Mais il ne faut pas trop faire de politique dans sa tête. Car Mike Resnick est un occidental, qui aime faire des safaris. Aussi, sans rentrer dans les détails, il est malheureusement facile, trop facile de voir dans ces récits une valorisation de l'occident. L'erreur du mundumugu est de vouloir empêcher toute occidentalisation alors que celle-ci semble irrémédiable car...car c'est le progrès. En plaçant cette confusion entre occidentalisation et progrès chez son narrateur, Mike Resnick plonge dans la sienne. Il ne faudrait pas tout jeter de l'occident car il y a des progrès à prendre.
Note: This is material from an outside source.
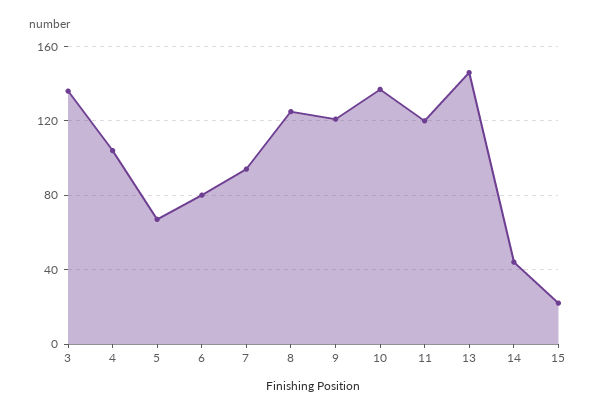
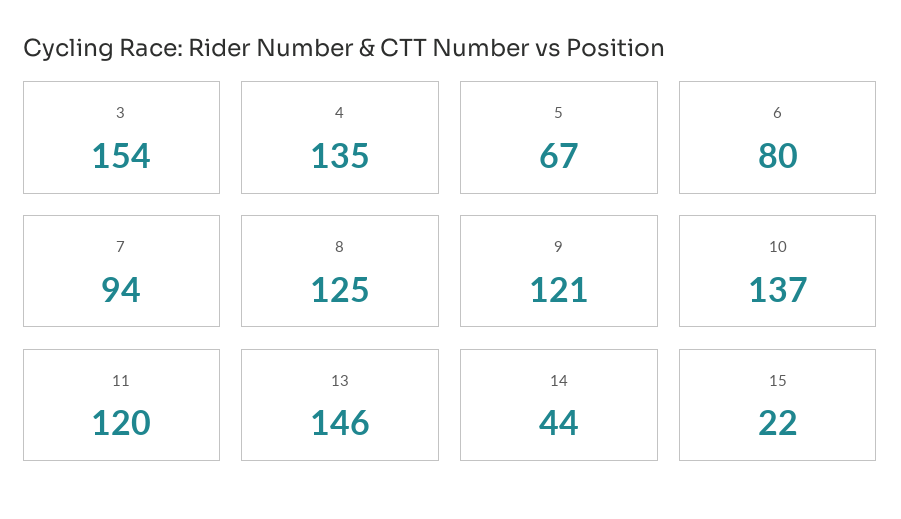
3: 135 -> 154
4: 105 -> 135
Mais au final, il ne sert à rien de filtrer, cette société traditionnelle voudra nécessairement tout prendre de l'occident. Il a été très décevant pour moi de lire la post-face de l'auteur, que je croyais kenyan. Car sans changer une ligne de texte, oui, le fait de savoir que c'est un anglais qui fait des safari le place qu'il le veuille ou non du côté du colonisateur, et ça a changé ma vision du livre.
Ajoutons à cela qu'ici on parle de l'intégrale de Kirinyaga, comprenant donc sa suite, Kilimandjaro. Equivalent moins idéaliste de Kirinyaga, Kilimandjaro se permet tout bonnement la prétention d'inventer la démocratie en la décrivant en quelques lignes. En prétendant trouver le juste milieu entre traditions et "progrès", Mike Resnick enfonce des portes ouvertes et finit bel et bien par nous amener le capitalisme comme seul moteur possible vers un idéal. Ces arguments contre ce dernier livre ne sont pas d'ordre littéraire, je le sais bien, mais lorsqu'il s'agit d'une réflexion aussi vaste et difficile que l'idéalisme, il est difficile de ne pas tiquer devant la facilité et la rapidité de nombreux choix de société qui agrémentent le discours de l'auteur. Notons par exemple au passage, que la personne la plus érudite et intelligente de toute la planète Kilimandjaro est le seul blanc de la planète, de façon objective. Tous les ex-kenyans masaïs sont évidemment ravis dans leur grande sagesse de petit peuple, de voter pour l'intelligence supérieure des universités occidentales, et l'unique blanc devient donc président de Kilimandjaro. D'accord ou pas d'accord avec la vision du progrès, j'ai ici un problème de vraisemblance.
Une belle écriture pour Kirinyaga, un style particulier que celui du conte de science-fiction, un ensemble de nouvelles qui mérite ses applaudissements par l'originalité de l'approche. Mais idéologiquement teinté quoiqu'en dise son auteur, et sa suite carrément prétentieuse est largement dispensable.